TASK GOAL: What you give back must match the records below exactly, apart from the pictures, which are omitted.

GIVEN DATA:
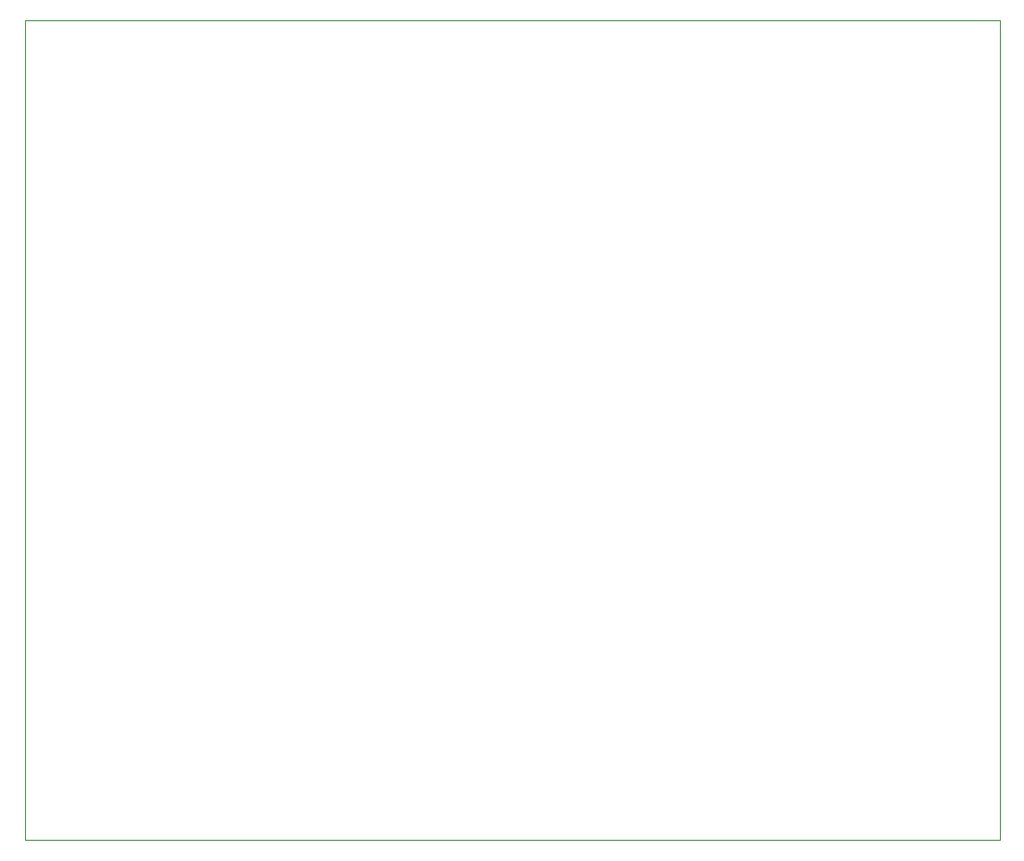
<source format=gbr>
%TF.GenerationSoftware,KiCad,Pcbnew,8.0.8*%
%TF.CreationDate,2025-03-13T10:44:28-05:00*%
%TF.ProjectId,Final Project V1,46696e61-6c20-4507-926f-6a6563742056,rev?*%
%TF.SameCoordinates,Original*%
%TF.FileFunction,Profile,NP*%
%FSLAX46Y46*%
G04 Gerber Fmt 4.6, Leading zero omitted, Abs format (unit mm)*
G04 Created by KiCad (PCBNEW 8.0.8) date 2025-03-13 10:44:28*
%MOMM*%
%LPD*%
G01*
G04 APERTURE LIST*
%TA.AperFunction,Profile*%
%ADD10C,0.050000*%
%TD*%
G04 APERTURE END LIST*
D10*
X145800000Y-68600000D02*
X231400000Y-68600000D01*
X231400000Y-140600000D01*
X145800000Y-140600000D01*
X145800000Y-68600000D01*
M02*

</source>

TASK SOLUTION:
<source format=gbr>
%TF.GenerationSoftware,KiCad,Pcbnew,8.0.8*%
%TF.CreationDate,2025-03-13T10:44:28-05:00*%
%TF.ProjectId,Final Project V1,46696e61-6c20-4507-926f-6a6563742056,rev?*%
%TF.SameCoordinates,Original*%
%TF.FileFunction,Profile,NP*%
%FSLAX46Y46*%
G04 Gerber Fmt 4.6, Leading zero omitted, Abs format (unit mm)*
G04 Created by KiCad (PCBNEW 8.0.8) date 2025-03-13 10:44:28*
%MOMM*%
%LPD*%
G01*
G04 APERTURE LIST*
%TA.AperFunction,Profile*%
%ADD10C,0.050000*%
%TD*%
G04 APERTURE END LIST*
D10*
X145800000Y-68600000D02*
X231400000Y-68600000D01*
X231400000Y-140600000D01*
X145800000Y-140600000D01*
X145800000Y-68600000D01*
M02*

</source>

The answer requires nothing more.